HEADLINE

Jays ace Ryu will try to even series with Rays

Field Level Media

September 30, 2020 at 2:36 am.

Toronto Blue Jays pitcher Hyun-Jin Ryu finds himself right back at the same place and in another big moment as when the regular season started.

The team’s top offseason acquisition will take the mound Wednesday in Game 2 of the American League first-round series against Tampa Bay with the rival Rays holding a 1-0 lead.

The second contest in the best-of-three series has a 4 p.m. (TBS) first pitch in St. Petersburg, Fla.

Blake Snell and three relievers shut down Toronto’s high-powered offense Tuesday’s series opener, 3-1 — holding the visitors to five hits — and the Blue Jays hope Ryu can level the short series.

Though new to the AL after pitching six seasons for the Los Angeles Dodgers in the National League, Ryu has become familiar with Tropicana Field in St. Petersburg.

Tabbed by manager Charlie Montoyo as the Opening Day starter, Ryu got a no-decision on July 24 after pitching 4 2/3 innings and allowing three runs in Toronto’s 6-4 victory.

He returned there Aug. 22 and worked five strong innings — allowing three hits and one run with six strikeouts — and received another no-decision as Toronto lost 2-1 in 10 innings.

The Blue Jays signed Ryu to a four-year, $80-million contract in the offseason, hoping the 2019 NL ERA leader would serve as the anchor for a spotty pitching staff on a club built around rising young stars.
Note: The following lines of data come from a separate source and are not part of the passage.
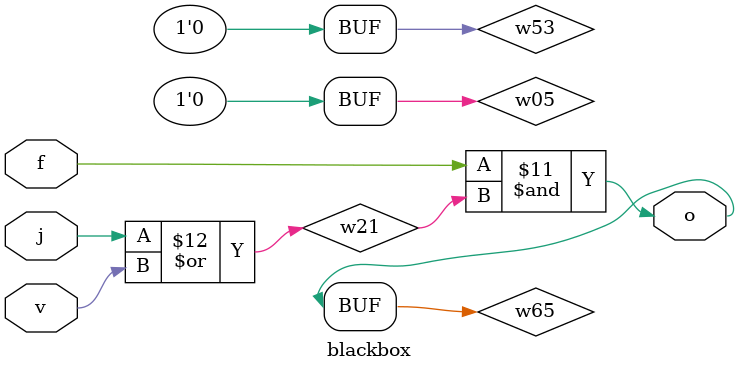
<source format=v>
module blackbox(o, f, j, v);
    output o;
    input  f, j, v;
    wire   w05, w17, w19, w21, w25, w34, w38, w44, w53, w57, w65, w98;
    or  o31(o, w65, w53, w05);
    and a6(w53, w25, w34);
    not n64(w34, w25);
    and a10(w05, w98, w44);
    not n90(w98, w44);
    or  o27(w44, j, w57, f);
    not n20(w57, v);
    or  o68(w25, w19, w17);
    and a87(w19, w38, j);
    not n26(w38, f);
    and a55(w17, v, j, f);
    and a61(w65, f, w21);
    or  o71(w21, j, v);
endmodule // blackbox
</source>
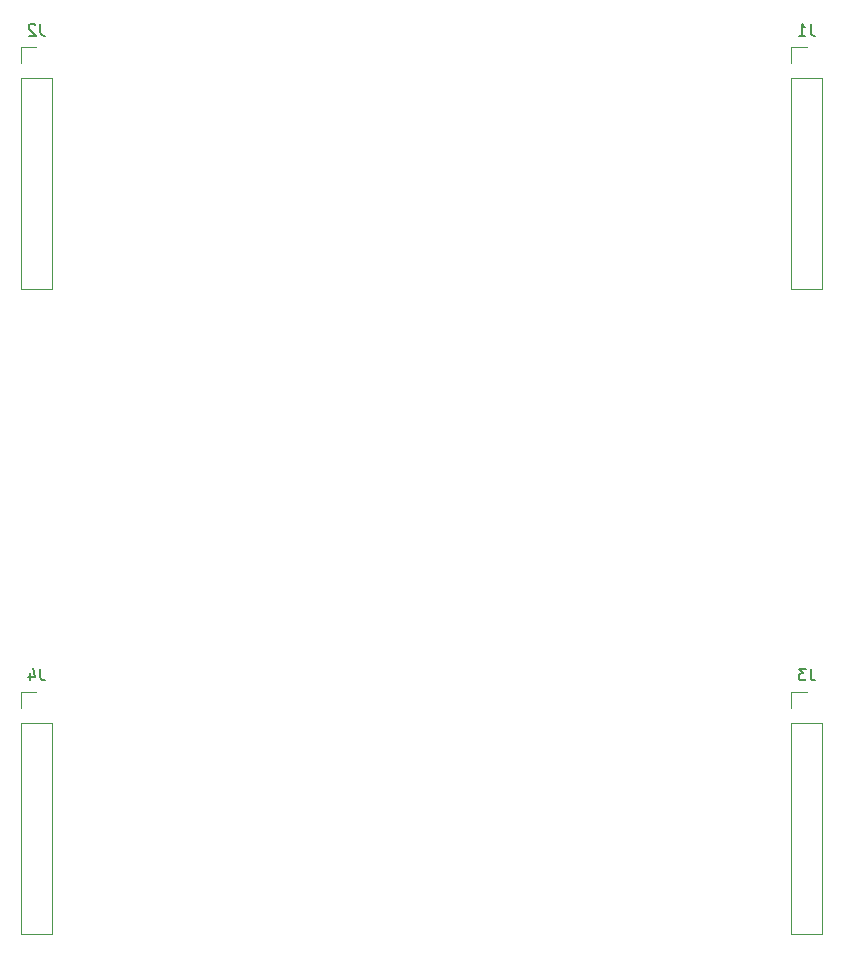
<source format=gbr>
%TF.GenerationSoftware,KiCad,Pcbnew,7.0.9*%
%TF.CreationDate,2024-02-02T16:30:56+00:00*%
%TF.ProjectId,QuadMod_Controls,51756164-4d6f-4645-9f43-6f6e74726f6c,rev?*%
%TF.SameCoordinates,Original*%
%TF.FileFunction,Legend,Bot*%
%TF.FilePolarity,Positive*%
%FSLAX46Y46*%
G04 Gerber Fmt 4.6, Leading zero omitted, Abs format (unit mm)*
G04 Created by KiCad (PCBNEW 7.0.9) date 2024-02-02 16:30:56*
%MOMM*%
%LPD*%
G01*
G04 APERTURE LIST*
%ADD10C,0.150000*%
%ADD11C,0.120000*%
G04 APERTURE END LIST*
D10*
X103033333Y-120284819D02*
X103033333Y-120999104D01*
X103033333Y-120999104D02*
X103080952Y-121141961D01*
X103080952Y-121141961D02*
X103176190Y-121237200D01*
X103176190Y-121237200D02*
X103319047Y-121284819D01*
X103319047Y-121284819D02*
X103414285Y-121284819D01*
X102128571Y-120618152D02*
X102128571Y-121284819D01*
X102366666Y-120237200D02*
X102604761Y-120951485D01*
X102604761Y-120951485D02*
X101985714Y-120951485D01*
X168233333Y-120284819D02*
X168233333Y-120999104D01*
X168233333Y-120999104D02*
X168280952Y-121141961D01*
X168280952Y-121141961D02*
X168376190Y-121237200D01*
X168376190Y-121237200D02*
X168519047Y-121284819D01*
X168519047Y-121284819D02*
X168614285Y-121284819D01*
X167852380Y-120284819D02*
X167233333Y-120284819D01*
X167233333Y-120284819D02*
X167566666Y-120665771D01*
X167566666Y-120665771D02*
X167423809Y-120665771D01*
X167423809Y-120665771D02*
X167328571Y-120713390D01*
X167328571Y-120713390D02*
X167280952Y-120761009D01*
X167280952Y-120761009D02*
X167233333Y-120856247D01*
X167233333Y-120856247D02*
X167233333Y-121094342D01*
X167233333Y-121094342D02*
X167280952Y-121189580D01*
X167280952Y-121189580D02*
X167328571Y-121237200D01*
X167328571Y-121237200D02*
X167423809Y-121284819D01*
X167423809Y-121284819D02*
X167709523Y-121284819D01*
X167709523Y-121284819D02*
X167804761Y-121237200D01*
X167804761Y-121237200D02*
X167852380Y-121189580D01*
X103033333Y-65684819D02*
X103033333Y-66399104D01*
X103033333Y-66399104D02*
X103080952Y-66541961D01*
X103080952Y-66541961D02*
X103176190Y-66637200D01*
X103176190Y-66637200D02*
X103319047Y-66684819D01*
X103319047Y-66684819D02*
X103414285Y-66684819D01*
X102604761Y-65780057D02*
X102557142Y-65732438D01*
X102557142Y-65732438D02*
X102461904Y-65684819D01*
X102461904Y-65684819D02*
X102223809Y-65684819D01*
X102223809Y-65684819D02*
X102128571Y-65732438D01*
X102128571Y-65732438D02*
X102080952Y-65780057D01*
X102080952Y-65780057D02*
X102033333Y-65875295D01*
X102033333Y-65875295D02*
X102033333Y-65970533D01*
X102033333Y-65970533D02*
X102080952Y-66113390D01*
X102080952Y-66113390D02*
X102652380Y-66684819D01*
X102652380Y-66684819D02*
X102033333Y-66684819D01*
X168233333Y-65684819D02*
X168233333Y-66399104D01*
X168233333Y-66399104D02*
X168280952Y-66541961D01*
X168280952Y-66541961D02*
X168376190Y-66637200D01*
X168376190Y-66637200D02*
X168519047Y-66684819D01*
X168519047Y-66684819D02*
X168614285Y-66684819D01*
X167233333Y-66684819D02*
X167804761Y-66684819D01*
X167519047Y-66684819D02*
X167519047Y-65684819D01*
X167519047Y-65684819D02*
X167614285Y-65827676D01*
X167614285Y-65827676D02*
X167709523Y-65922914D01*
X167709523Y-65922914D02*
X167804761Y-65970533D01*
D11*
%TO.C,J4*%
X101370000Y-122270000D02*
X101370000Y-123600000D01*
X104030000Y-124870000D02*
X101370000Y-124870000D01*
X101370000Y-124870000D02*
X101370000Y-142710000D01*
X104030000Y-142710000D02*
X101370000Y-142710000D01*
X104030000Y-124870000D02*
X104030000Y-142710000D01*
X102700000Y-122270000D02*
X101370000Y-122270000D01*
%TO.C,J3*%
X166570000Y-122270000D02*
X166570000Y-123600000D01*
X169230000Y-124870000D02*
X166570000Y-124870000D01*
X166570000Y-124870000D02*
X166570000Y-142710000D01*
X169230000Y-142710000D02*
X166570000Y-142710000D01*
X169230000Y-124870000D02*
X169230000Y-142710000D01*
X167900000Y-122270000D02*
X166570000Y-122270000D01*
%TO.C,J2*%
X101370000Y-67670000D02*
X101370000Y-69000000D01*
X104030000Y-70270000D02*
X101370000Y-70270000D01*
X101370000Y-70270000D02*
X101370000Y-88110000D01*
X104030000Y-88110000D02*
X101370000Y-88110000D01*
X104030000Y-70270000D02*
X104030000Y-88110000D01*
X102700000Y-67670000D02*
X101370000Y-67670000D01*
%TO.C,J1*%
X166570000Y-67670000D02*
X166570000Y-69000000D01*
X169230000Y-70270000D02*
X166570000Y-70270000D01*
X166570000Y-70270000D02*
X166570000Y-88110000D01*
X169230000Y-88110000D02*
X166570000Y-88110000D01*
X169230000Y-70270000D02*
X169230000Y-88110000D01*
X167900000Y-67670000D02*
X166570000Y-67670000D01*
%TD*%
M02*

</source>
Ryu (5-2, 2.69 ERA) slid right in at the top of the rotation and helped lift the Blue Jays (32-28) to a third-place finish in the AL East behind the Rays and New York Yankees.
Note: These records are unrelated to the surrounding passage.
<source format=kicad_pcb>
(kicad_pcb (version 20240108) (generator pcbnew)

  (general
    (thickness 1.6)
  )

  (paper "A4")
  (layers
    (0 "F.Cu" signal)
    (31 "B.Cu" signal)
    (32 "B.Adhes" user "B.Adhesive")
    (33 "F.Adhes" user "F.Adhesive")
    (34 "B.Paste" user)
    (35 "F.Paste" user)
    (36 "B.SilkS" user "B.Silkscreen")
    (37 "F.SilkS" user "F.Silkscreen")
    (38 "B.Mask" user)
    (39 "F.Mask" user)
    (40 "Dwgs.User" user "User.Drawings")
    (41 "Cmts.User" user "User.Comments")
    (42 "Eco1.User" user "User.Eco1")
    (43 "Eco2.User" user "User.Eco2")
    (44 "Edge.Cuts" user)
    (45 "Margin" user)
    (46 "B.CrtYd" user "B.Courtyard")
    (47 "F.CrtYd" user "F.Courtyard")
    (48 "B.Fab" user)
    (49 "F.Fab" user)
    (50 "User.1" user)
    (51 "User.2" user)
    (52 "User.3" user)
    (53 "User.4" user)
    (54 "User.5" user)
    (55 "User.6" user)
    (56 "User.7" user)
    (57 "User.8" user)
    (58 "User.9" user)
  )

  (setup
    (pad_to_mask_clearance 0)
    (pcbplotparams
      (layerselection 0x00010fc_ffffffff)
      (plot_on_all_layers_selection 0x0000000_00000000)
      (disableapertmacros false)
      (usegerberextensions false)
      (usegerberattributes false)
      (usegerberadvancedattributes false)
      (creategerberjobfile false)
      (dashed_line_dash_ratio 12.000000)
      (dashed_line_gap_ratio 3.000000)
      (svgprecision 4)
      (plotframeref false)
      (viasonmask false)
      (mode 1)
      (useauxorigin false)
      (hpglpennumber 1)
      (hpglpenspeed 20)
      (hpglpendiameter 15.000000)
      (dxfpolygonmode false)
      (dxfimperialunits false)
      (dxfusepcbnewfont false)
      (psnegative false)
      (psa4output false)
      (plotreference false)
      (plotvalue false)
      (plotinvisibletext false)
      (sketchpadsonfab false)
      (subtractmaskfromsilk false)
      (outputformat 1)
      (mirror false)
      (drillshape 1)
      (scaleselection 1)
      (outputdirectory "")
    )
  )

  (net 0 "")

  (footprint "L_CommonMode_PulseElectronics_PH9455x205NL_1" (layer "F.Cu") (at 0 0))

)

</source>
In a surprising move, Montoyo flipped the top two in his rotation — the South Korean southpaw and right-hander Matt Shoemaker — to open the series against the AL-best Rays, who went 40-20 during the abbreviated season.

Ryu became the first Toronto starter to toss seven innings Thursday in a 4-1 win over the Yankees — a 100-pitch effort that put the club back into the playoffs for the first time since 2016.

“To be one of the best teams in baseball, we’re going to have to be creative,” Montoyo said Monday, “so we’re giving our ace an extra day off.”

Rays manager Kevin Cash will send out hard-throwing right-hander Tyler Glasnow (5-1, 4.08), who didn’t face the Blue Jays this season and is 0-2 with a 6.17 ERA in six career starts against them.

Glasnow was co-leader in victories among the Rays’ pitchers with at least five starts, as he and rookie Josh Fleming each recorded five, and the 6-foot-8 pitcher was simply overpowering much of the time with a high 90s fastball and nasty 12-6 curve. The California native notched two double-digit strikeout performances, fanning a season-high 13 over seven innings in a 4-2 win over Baltimore on Aug. 25. He also struck out eight or nine in six other starts.

Over his 11 outings, Glasnow whiffed 91 batters in 57 1/3 innings. His total ranked fourth in the AL behind Cleveland’s Shane Bieber (122), the White Sox’s Lucas Giolito (97) and New York’s Gerrit Cole (94). His strikeouts per nine innings (14.3) topped Bieber’s (14.2) but Glasnow didn’t work enough frames to qualify among the league leaders.

The Rays, who have won 41 games, have now held opposing clubs to two runs or fewer 22 times this season.

“You like to find ways to separate games at times,” said Cash, “but if you’re not, you’ve got to play really clean baseball. Tonight was a pretty good representation of the Tampa Bay Rays and how we go about winning games.”